Total est de retour en Irak, où plusieurs champs pétrolifères ont été attribués vendredi et samedi, mais le groupe français rentre par la petite porte dans ce pays qui l'a pourtant vu naître et qui ambitionne de venir concurrencer les principaux producteurs de brut.
Total figure à hauteur de 25% dans le consortium, emmené par le chinois CNPC (50%), qui a remporté vendredi le champ d'Halfaya (sud), dont les réserves sont de 4,09 milliards de barils.
Ce cartel, qui compte aussi dans ses rangs le malaisien Petronas (25%), a proposé d'être rémunéré 1,40 dollar par baril et de porter la production à 535.000 barils par jour d'ici à six ans, contre 3.100 b/j actuellement.
Mais il s'agit d'un retour très timide, voire d'une déception.
Halfaya n'était pas le principal des sept champs attribués en deux jours. Et Total, qui espérait décrocher celui de Majnoun, dont les réserves sont évaluées à 12,58 milliards de barils, a été battu par un consortium composé de l'anglo-néerlandais Shell et du malaisien Petronas, qui proposait 1,39 dollar le baril pour une production de 1,8 million de barils par jour.
Cet immense champ pétrolifère du sud de l'Irak, près de la frontière avec l'Iran, ne produit actuellement que 45.900 b/j. Le pétrolier français, là aussi avec CNPC, proposait de porter la production à 1,45 mbj pour une rémunération de 1,75 dollar le baril.
Total "se réjouit de reprendre ses opérations en Irak", a déclaré à l'AFP une porte-parole du groupe, assurant que le pétrolier français avait "participé activement" aux enchères ouvertes par les autorités irakiennes.
Au-delà de ces appels d'offres, "l'Irak a un tel potentiel qu'il y a encore beaucoup d'opportunités pour Total", a-t-elle expliqué.
C'est une découverte d'"or noir" en 1927 à Kirkouk, dans le Nord de l'Irak, qui marque la naissance de Total, alors dénommé Compagnie française des pétroles (CFP).
La CFP opère à l'époque au travers de l'Iraq Petroleum Company, une société à capitaux occidentaux codétenue aux côtés de BP, Shell ou ExxonMobil.
L'Iraq Petroleum Company exerce un véritable monopole d'exploration sur le territoire irakien jusqu'en 1961, quand le gouvernement révolutionnaire du général Kasem y met fin. Puis en 1972, l'Iraq Petroleum Company est nationalisée et les compagnies pétrolières occidentales quittent le pays.

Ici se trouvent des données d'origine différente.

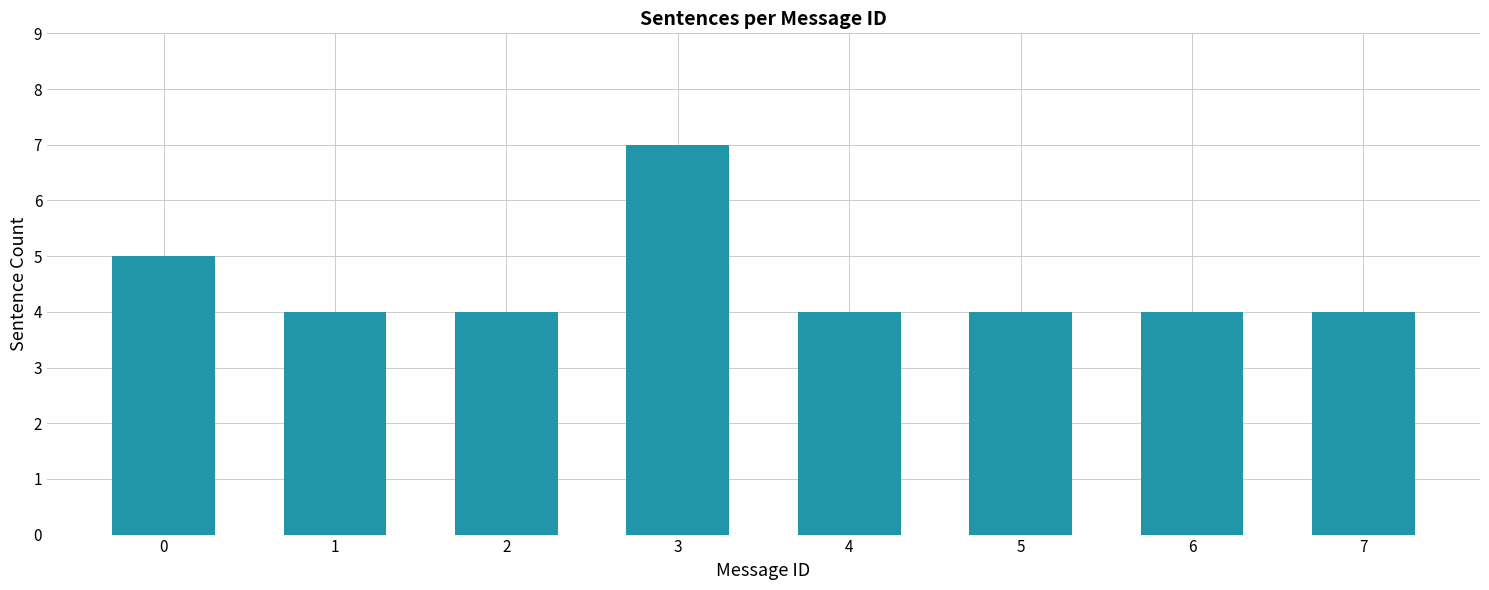

Reading right to left, transcribe all the data shown in this chart.

4	4	4	4	7	4	4	5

Total est revenu en Irak dans les années 90 pour réaliser des études d'évaluation sur les champs de Majnoun et de Nah Bin Oumar, dans le sud. Le groupe français n'avait toutefois pas pu mener à bien leur mise en production.
Les appels d'offres des derniers jours portaient sur des champs peu développés, ayant besoin d'investissements importants pour leur exploitation.
Fin juin, l'Irak avait fait le premier appel d'offres depuis la nationalisation du pétrole irakien, pour six champs pétrolifères et deux champs gaziers. Le groupe français n'avait alors rien obtenu.
Dans six ans, l'Irak, qui possède les troisièmes réserves au monde avec 115 milliards de barils, espère porter sa production à 12 mbj, contre 2 mbj actuellement, "ce qui en fera le premier producteur au monde", a déclaré le ministre irakien du Pétrole Hussein Chahristani.
"Nous voulons voir Total travailler sur nos champs pétrolifères", avait assuré le président irakien Jalal Talabani mi-novembre, en visite à Paris.
En 2003, juste avant l'offensive américaine pour renverser Saddam Hussein, M. Talabani, alors dirigeant de l'Union patriotique du Kurdistan (UPK), avait vivement critiqué la France pour son refus d'entrer en guerre.
Evoquant "ceux qui mettent leurs oeufs dans le panier du dictateur", il avait laissé entendre que les sociétés françaises, notamment pétrolières, seraient pénalisées après le conflit.